Weidner, however, fails to explain adequately why Blakely, which is simply an application of Apprendi, is not bound by the De La Paz holding that Apprendi is *181 not given retroactive effect. Although on appeal Weidner frames his argument under Blakely, his sentencing challenge is indistinguishable from an Apprendi challenge complaining about the imposition of an extended-term sentence without the facts necessary to permit such sentence having been proven to a jury beyond a reasonable doubt. De La Paz, 204 Ill.2d at 437, 274 Ill. Dec. 397, 791 N.E.2d 489; People v. Schrader, 353 Ill.App.3d 684, 690, 289 Ill. Dec. 713, 820 N.E.2d 489 (2004).

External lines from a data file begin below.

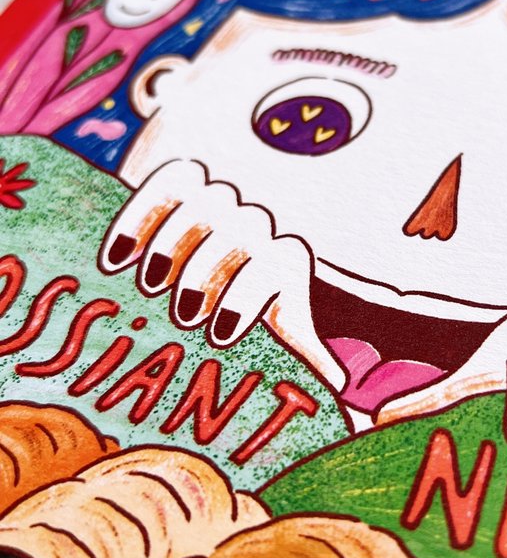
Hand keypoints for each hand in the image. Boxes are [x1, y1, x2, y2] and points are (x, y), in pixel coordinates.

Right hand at [99, 160, 346, 390]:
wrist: (218, 244)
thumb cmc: (249, 298)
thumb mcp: (277, 319)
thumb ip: (302, 344)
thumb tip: (338, 380)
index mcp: (285, 256)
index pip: (279, 264)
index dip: (249, 296)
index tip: (220, 334)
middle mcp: (259, 221)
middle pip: (243, 232)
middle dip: (211, 272)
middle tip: (184, 314)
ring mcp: (224, 196)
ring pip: (208, 203)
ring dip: (176, 243)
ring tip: (151, 285)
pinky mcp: (185, 177)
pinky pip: (169, 183)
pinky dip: (141, 216)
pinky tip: (116, 260)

De La Paz controls this case, and the Illinois Supreme Court in Lucien v. Briley, 213 Ill. 2d 340, 348, 290 Ill. Dec. 574, 821 N.E.2d 1148 (2004), rejected the argument that De La Paz was wrongly decided. The Lucien court also rejected that argument that Blakely overruled the Illinois Supreme Court's decisions interpreting Apprendi. Lucien, 213 Ill.2d at 345, 290 Ill. Dec. 574, 821 N.E.2d 1148.
Accordingly, we affirm the judgment of the circuit court.
Affirmed.
McNULTY, P.J., and TULLY, J., concur.